Images with keypoint coordinates:
========
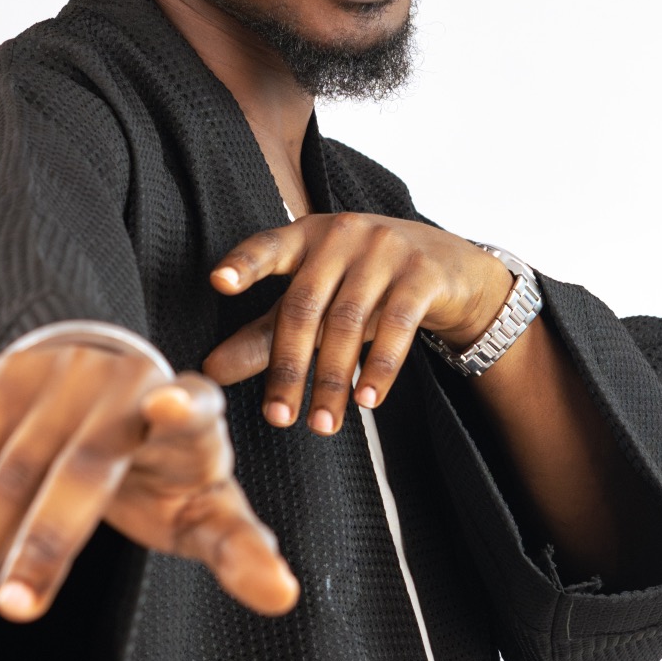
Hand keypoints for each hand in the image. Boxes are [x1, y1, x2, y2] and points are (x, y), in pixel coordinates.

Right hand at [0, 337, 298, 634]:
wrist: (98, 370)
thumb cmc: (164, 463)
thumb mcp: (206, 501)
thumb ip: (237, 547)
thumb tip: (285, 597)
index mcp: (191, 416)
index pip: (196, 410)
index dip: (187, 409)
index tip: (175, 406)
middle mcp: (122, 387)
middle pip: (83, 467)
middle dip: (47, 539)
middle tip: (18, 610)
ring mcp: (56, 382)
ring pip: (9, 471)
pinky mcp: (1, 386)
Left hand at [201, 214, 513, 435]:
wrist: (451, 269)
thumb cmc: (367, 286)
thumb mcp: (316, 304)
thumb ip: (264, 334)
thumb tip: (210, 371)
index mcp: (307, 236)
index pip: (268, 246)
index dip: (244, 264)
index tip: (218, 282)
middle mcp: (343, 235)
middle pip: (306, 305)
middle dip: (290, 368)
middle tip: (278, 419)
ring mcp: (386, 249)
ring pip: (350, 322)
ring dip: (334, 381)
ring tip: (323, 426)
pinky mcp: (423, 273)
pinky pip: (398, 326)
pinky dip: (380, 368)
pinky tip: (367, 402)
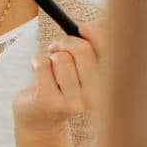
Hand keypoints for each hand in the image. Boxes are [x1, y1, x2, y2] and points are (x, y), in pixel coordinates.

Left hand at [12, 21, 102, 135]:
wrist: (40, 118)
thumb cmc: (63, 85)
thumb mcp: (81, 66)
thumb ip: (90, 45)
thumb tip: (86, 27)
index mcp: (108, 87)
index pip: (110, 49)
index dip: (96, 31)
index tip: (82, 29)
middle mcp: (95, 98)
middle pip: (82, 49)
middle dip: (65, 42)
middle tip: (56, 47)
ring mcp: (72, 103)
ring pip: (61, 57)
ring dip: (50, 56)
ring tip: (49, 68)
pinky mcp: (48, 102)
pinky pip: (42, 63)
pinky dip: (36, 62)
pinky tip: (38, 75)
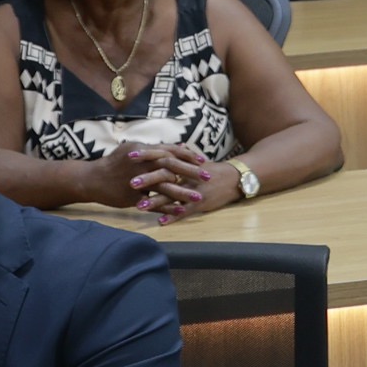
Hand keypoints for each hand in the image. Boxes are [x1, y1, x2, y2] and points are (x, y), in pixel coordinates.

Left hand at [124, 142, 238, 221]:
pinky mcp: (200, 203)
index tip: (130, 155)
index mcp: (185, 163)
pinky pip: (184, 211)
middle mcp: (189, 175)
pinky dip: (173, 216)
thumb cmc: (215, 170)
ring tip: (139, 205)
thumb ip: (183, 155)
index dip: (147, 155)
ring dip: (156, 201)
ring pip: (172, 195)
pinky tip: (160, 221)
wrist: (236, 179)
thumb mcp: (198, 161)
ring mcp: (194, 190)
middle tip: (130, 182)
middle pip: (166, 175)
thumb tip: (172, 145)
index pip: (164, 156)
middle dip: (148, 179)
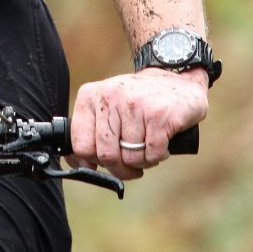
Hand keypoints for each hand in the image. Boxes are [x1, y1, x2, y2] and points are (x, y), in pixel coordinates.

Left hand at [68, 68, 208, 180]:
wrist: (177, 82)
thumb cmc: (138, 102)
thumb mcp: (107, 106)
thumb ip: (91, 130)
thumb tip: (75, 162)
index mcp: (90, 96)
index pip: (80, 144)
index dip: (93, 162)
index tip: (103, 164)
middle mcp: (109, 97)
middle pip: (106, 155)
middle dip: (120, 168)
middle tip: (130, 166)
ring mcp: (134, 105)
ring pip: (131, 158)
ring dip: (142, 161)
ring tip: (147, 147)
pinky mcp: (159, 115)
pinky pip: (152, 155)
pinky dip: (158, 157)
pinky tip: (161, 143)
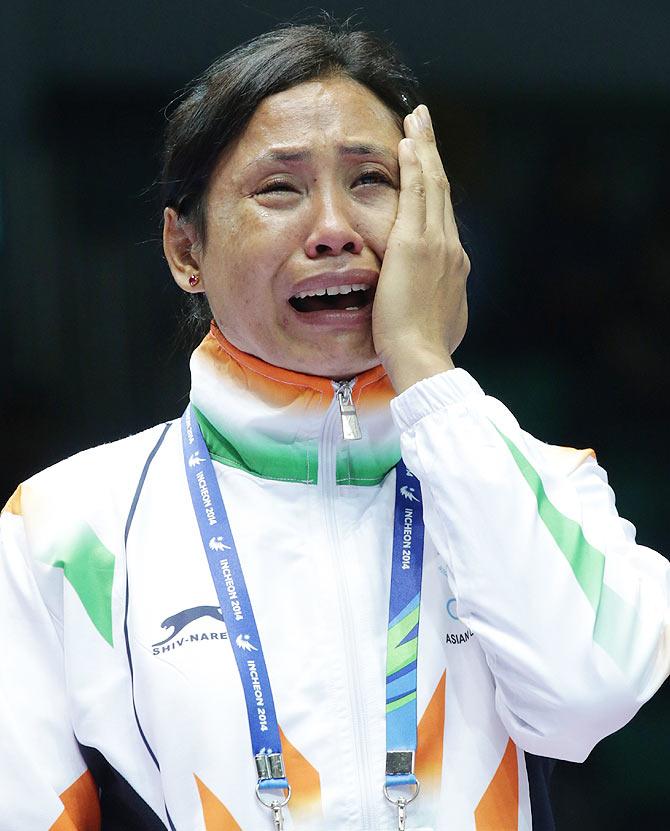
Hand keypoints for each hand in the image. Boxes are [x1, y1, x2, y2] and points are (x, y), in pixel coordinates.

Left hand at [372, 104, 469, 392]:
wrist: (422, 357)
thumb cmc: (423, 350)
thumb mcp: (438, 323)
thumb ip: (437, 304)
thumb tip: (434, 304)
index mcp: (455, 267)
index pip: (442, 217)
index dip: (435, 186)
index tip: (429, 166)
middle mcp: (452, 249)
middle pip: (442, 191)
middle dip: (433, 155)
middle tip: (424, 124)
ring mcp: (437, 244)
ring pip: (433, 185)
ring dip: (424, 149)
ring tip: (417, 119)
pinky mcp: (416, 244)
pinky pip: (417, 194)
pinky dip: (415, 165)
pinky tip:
========
- _EXERCISE DIRECTIONS_
Transcribe all the records above word for word, without their images.

- _WRITTEN ANSWER_
Hand keypoints for each hand in the image. Boxes are [x1, y1, x2, y2] and points are (x, y), in pixel coordinates.

Right hand at [0, 337, 298, 634]:
wrist: (98, 370)
thumb cmc: (164, 463)
thumb mcp: (206, 501)
thumb ip: (237, 547)
thumb tip: (285, 597)
index mcp: (191, 416)
index pip: (196, 410)
index dip: (187, 409)
index tip: (175, 406)
middle mcp: (122, 387)
middle pip: (83, 467)
middle dip: (47, 539)
middle tip: (18, 610)
ring mcp: (56, 382)
ring pip: (9, 471)
pinky mcp: (1, 386)
Left hand at [201, 214, 513, 435]:
wrist: (451, 269)
thumb cmc: (367, 286)
thumb mcp: (316, 304)
thumb ip: (264, 334)
thumb tip: (210, 371)
index mcp: (307, 236)
index pip: (268, 246)
index dip: (244, 264)
index tip: (218, 282)
middle mcp: (343, 235)
middle pip: (306, 305)
middle dip: (290, 368)
middle tip: (278, 419)
ring mcp: (386, 249)
ring pip: (350, 322)
ring dip: (334, 381)
ring tip: (323, 426)
pinky mcp: (423, 273)
pinky pip: (398, 326)
pinky dip: (380, 368)
pinky tip: (367, 402)
Hand keypoints for each hand in the image. Boxes are [x1, y1, x2, y2] and points are (x, y), in pixel coordinates.

Left hand at [12, 21, 102, 135]:
wrist: (40, 118)
thumb cmc: (63, 85)
thumb mcp: (81, 66)
thumb ip: (90, 45)
thumb tip: (86, 27)
index mcp: (108, 87)
index pip: (110, 49)
index dip: (96, 31)
index tip: (82, 29)
middle mcp: (95, 98)
middle pip: (82, 49)
middle dip: (65, 42)
middle tip: (56, 47)
ring mcp: (72, 103)
ring pip: (61, 57)
ring dip: (50, 56)
ring tip: (49, 68)
pinky mcp: (48, 102)
pinky pip: (42, 63)
pinky dip: (36, 62)
pinky tip: (38, 75)
Hand keypoints for each hand in the image. Boxes are [x1, y1, x2, y2] and points are (x, y), in pixel coordinates.

Left hand at [124, 142, 238, 221]:
pinky mcp: (200, 203)
index tip: (130, 155)
index mcp: (185, 163)
pinky pip: (184, 211)
middle mcp: (189, 175)
pinky dip: (173, 216)
thumb cmc: (215, 170)
ring tip: (139, 205)
thumb ip: (183, 155)
index dip: (147, 155)
ring dip: (156, 201)
ring pip: (172, 195)
pinky tip: (160, 221)
wrist: (236, 179)
thumb mcp: (198, 161)
ring mcp: (194, 190)
middle tip: (130, 182)
middle pip: (166, 175)
thumb tip: (172, 145)
index pip: (164, 156)
middle dip: (148, 179)
Hand keypoints for each hand in the image. Boxes are [x1, y1, x2, y2] and points are (x, y), in pixel coordinates.

Left hand at [68, 68, 208, 180]:
wrist: (177, 82)
thumb cmc: (138, 102)
thumb mcp: (107, 106)
thumb ip: (91, 130)
thumb tip: (75, 162)
index mcp: (90, 96)
index pip: (80, 144)
index dip: (93, 162)
index tip: (103, 164)
middle mcp: (109, 97)
middle pip: (106, 155)
middle dip: (120, 168)
middle tip: (130, 166)
ring mcp: (134, 105)
ring pip: (131, 158)
ring dip: (142, 161)
ring tip: (147, 147)
pinky mcp: (159, 115)
pinky pip: (152, 155)
pinky dip: (158, 157)
pinky tip: (161, 143)
Hand keypoints for each hand in the image. Boxes are [x1, y1, x2, y2] and points are (x, y), in pixel coordinates.

Left hand at [372, 104, 469, 392]:
wrist: (422, 357)
thumb cmc: (423, 350)
thumb mcp: (438, 323)
thumb ip: (437, 304)
thumb tip: (434, 304)
index mcp: (455, 267)
index pip: (442, 217)
index dip: (435, 186)
index tip: (429, 166)
middle mcp: (452, 249)
middle pip: (442, 191)
middle dip: (433, 155)
middle tip: (424, 124)
ring mcp: (437, 244)
ring pip: (433, 185)
ring dip: (424, 149)
ring tip: (417, 119)
pinky mcp: (416, 244)
pinky pip: (417, 194)
pinky dip: (415, 165)
pinky tip:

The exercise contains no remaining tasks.